政治家は制度の羅列ではなく、「結論」をしっかり示せ

安倍政権の政府や、与党国会議員は、今、政府が様々な支援策を用意していることを並べ立てる。しかしその支援策は、給料がびた一文減らない役人たちが作っており、明日の飯に困る人たちの状況が分からないのか、机上の論に基づいて様々な条件が付せられている。そしてこれまた給料がびた一文減らない国会議員たちが、その支援策を誇らしげに語る。

制度は道具だ。だから制度は役人が作るもの。

しかしその制度(道具)を使えば、国民はどういうことが保障されるのか、その結論をしっかりと示すことが政治家の役割だ。

今の安倍政権や国会議員たちに決定的に欠けているのはこの点だ。

営業を自粛した事業所の労働者は所得の何割が補償されるのか。家賃はどうなるのか。労働者は自分の所得がどうなるのかが気になるし、事業主は店を閉めても発生する固定費の支払いに追われる。

さらに、事業をこれからも継続していけるのか否か。

ここに向けてのメッセージが絶対に必要だ。

西村康稔・新型コロナ対策担当大臣は、「事業補償はできないし、世界各国でもそういうことをやっている国はない。雇用調整助成金制度が所得補償の意味合いを持つし、中小企業や個人事業主には給付金制度を用意した。個人にも生活支援制度を作った。その他にも様々な支援策を用意している」と説明する。

これは役人的な説明だ。「事業補償」と言ってしまうと、営業利益まで補償しなければならなくなると認識し、それを避けているのだろう。しかし、この緊急時に、役人的にそこまで緻密に言葉を吟味しなくてもいい。

政治家は、国民が一番不安に思っていることに対して、ズバッとメッセージを発するのが仕事だ。

労働者は所得。事業主は固定費と今後の営業の継続性。彼ら彼女らの最も気がかりなところについて、その結論について保障し、政治家としての責任を示すのが政治家の役割だ。

(略)

ところが今は、西村大臣が列挙する支援策(道具)を活用しても、自分の生活がどのような結論になるのかが全く見えない。だから国民は不安に駆られる。

たとえていうなら、西村大臣は段ボール箱にぐちゃぐちゃに入った道具を見せて、これで大丈夫だろう? と言っているような状況だ。

そうじゃない。それら道具を使って、どんな作品(結論)を仕上げるのか、そこを見せるのが政治の役割だ。
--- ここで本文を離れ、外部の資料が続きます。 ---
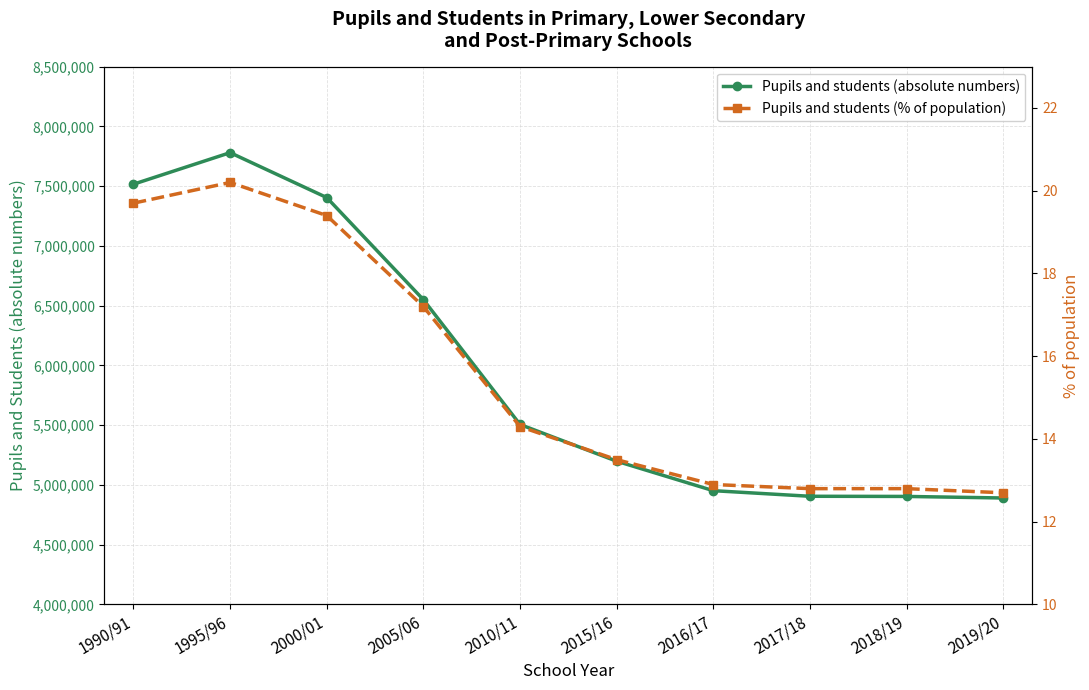

True or false: Pupils and students (absolute numbers) has a value of 4904101.0 at 2018/19.

True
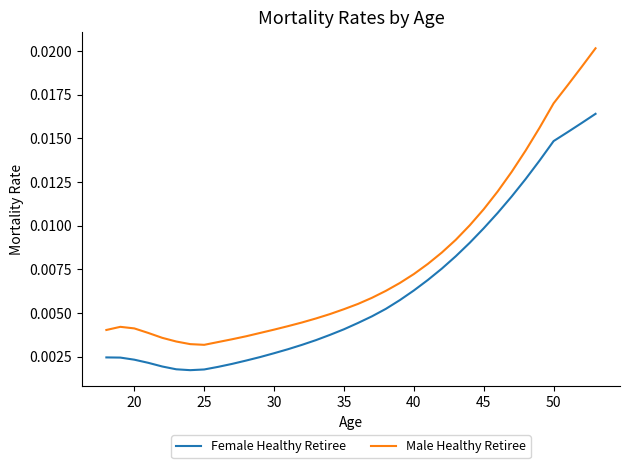

Which series has the largest total across all categories?

Male Healthy Retiree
雇用調整助成金制度があるから大丈夫! と言っている政治家はダメだ。この制度は、自由市場が保障されている環境の中で、事業者の経営がうまくいかなかったことの自己責任をも考慮し、給料の6割以上を払う休業手当のうち、日額8300円ちょっとを上限として一部補助を出すものだ。労働者にとっては原則6割の給料だけが補償される。事業主にとっては日額8300円以上は自分たちの負担。労働者の給料を6割以上払おうと思えば、それはすべて事業主負担として重くのしかかる。そしてこの制度を使うかどうかは、事業主の任意に任されている。

つまりここが最大の問題点なのだが、「事業主の不可抗力で休業した場合には休業手当を支払う義務がない」という解釈が成り立っている。緊急事態宣言が下されて自粛要請がかかったことで休業した場合には、不可抗力の休業とみなし、事業主は休業手当を支払わなくてもよくなるというのだ。雇用調整助成金制度を使わずに休業手当を支払わないということも可能なのである。
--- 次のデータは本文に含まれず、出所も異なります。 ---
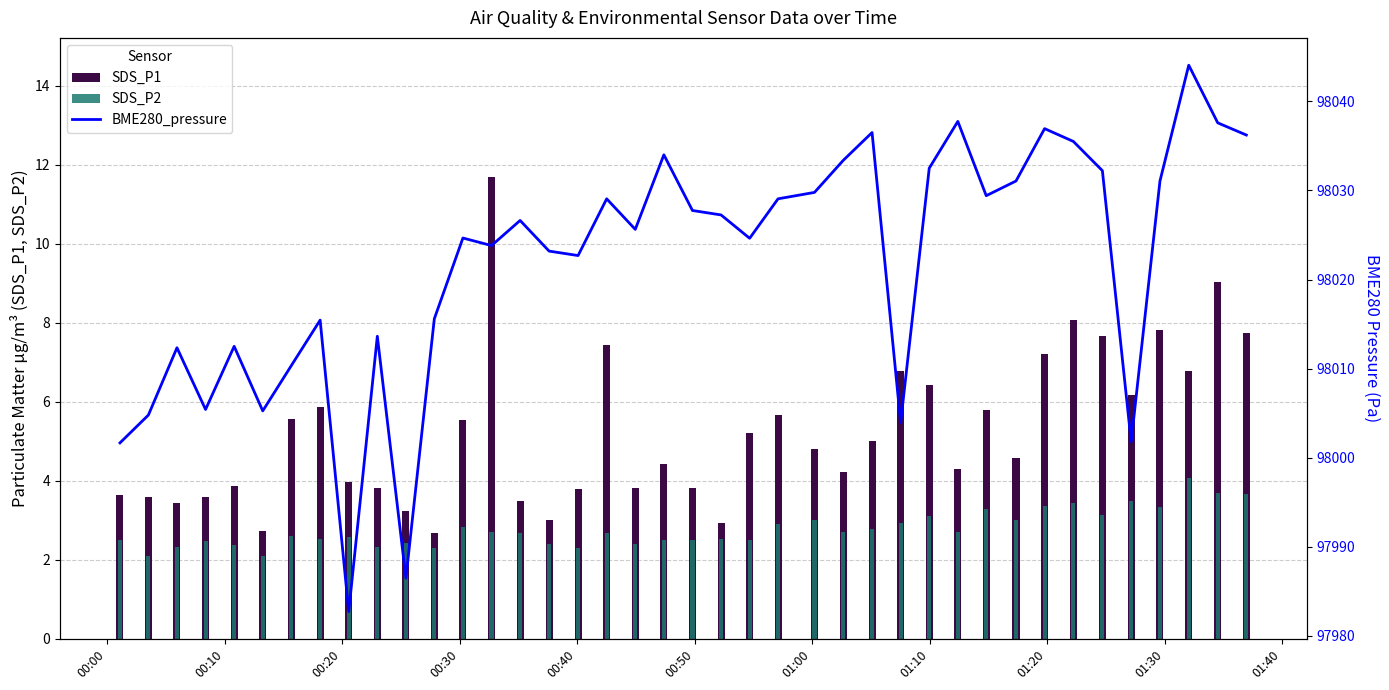

At how many categories does at least one series exceed 63148?

40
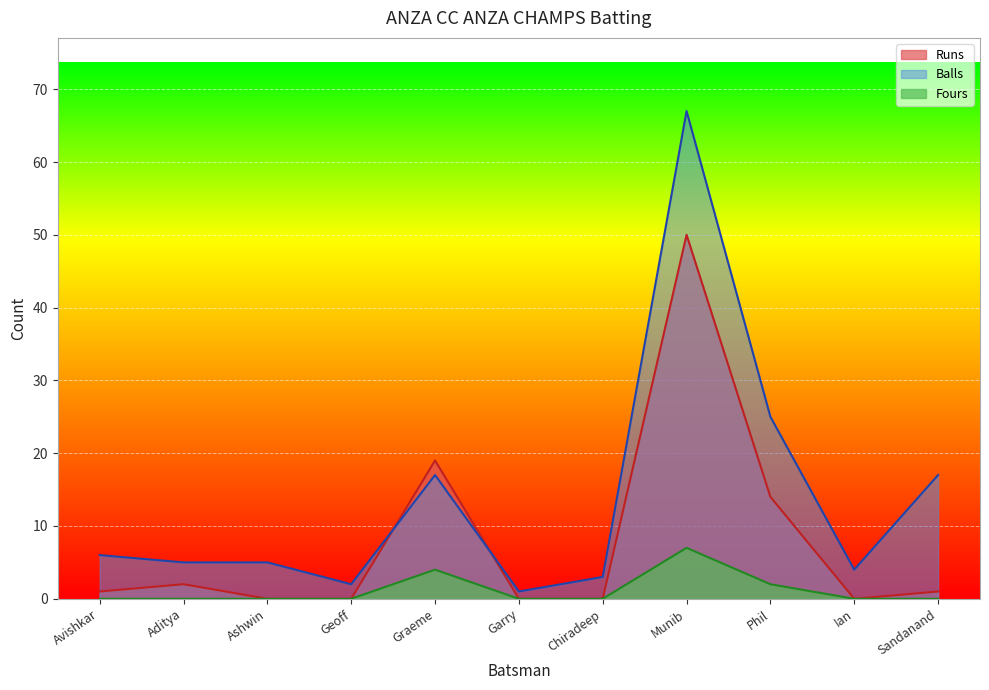

How many categories are shown in the chart?

11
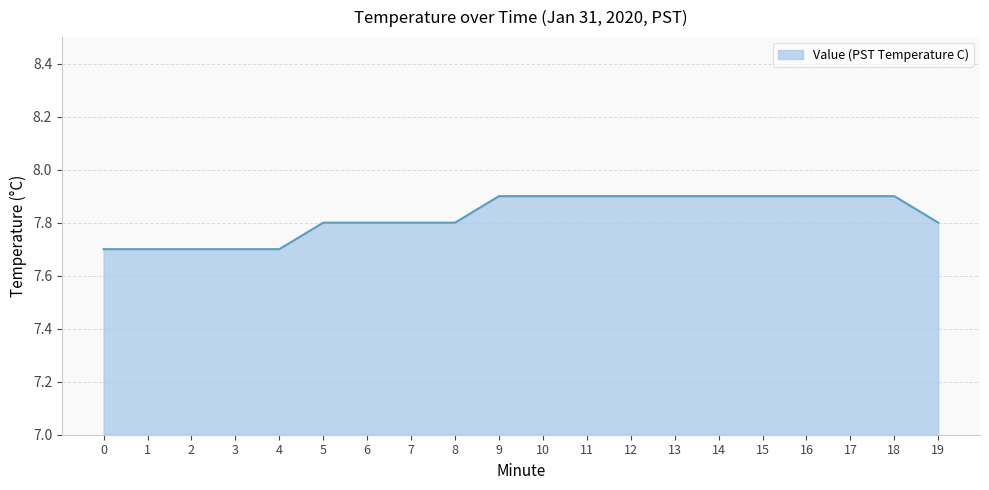

Count the values in the range 7 to 8.

20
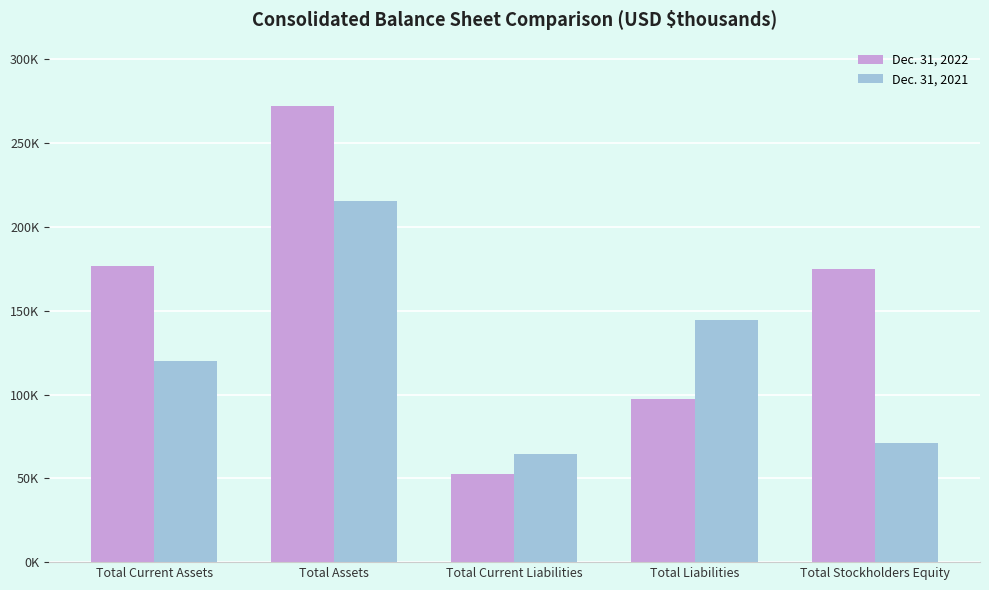

Does the chart contain stacked bars?

No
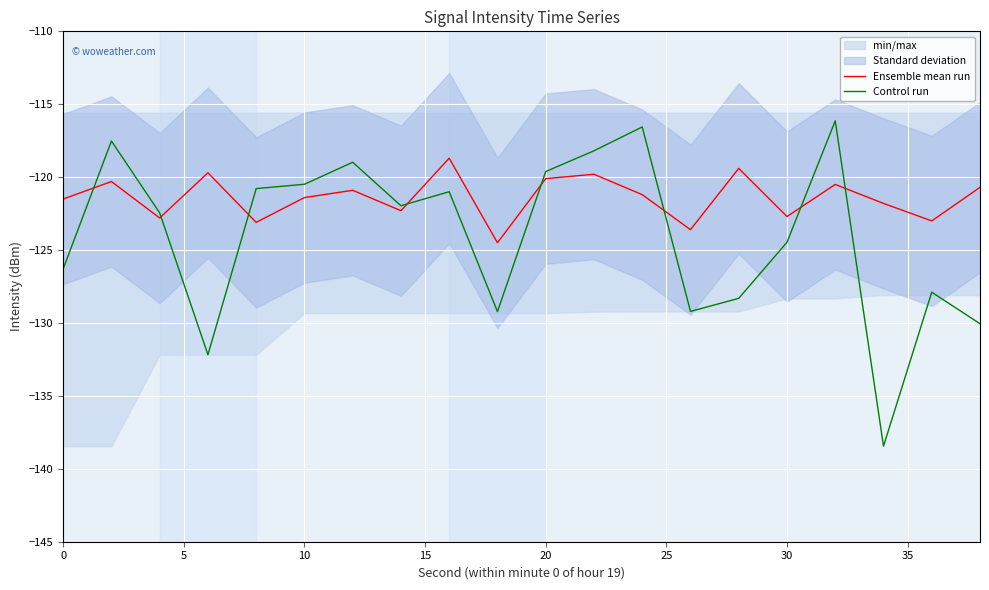

How many lines are shown in the chart?

2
結局、雇用調整助成金制度によっては、必ず労働者の所得が一定補償されるというものではない。ここを理解していない国会議員が多すぎる。そして雇用調整助成金制度があるから大丈夫! と無邪気に叫んでいる。

だから本来政治が、「緊急事態宣言中の解雇は禁じる。休業手当の支払いと雇用調整助成金制度の活用を事業主に義務化する」という法律を作らなければならないのだ。

(略)

政治とは「国民に結論を保障する。その結論を達成するために、国民(自治体)に強制する法律を作る。強制する以上は、金の手当ても含めて全責任を取る」というものだ。

政府や与党国会議員は支援策を列挙するだけではダメだ。国民に対してどんな結論を保障するのか、まずそれを示すことが出発点だ。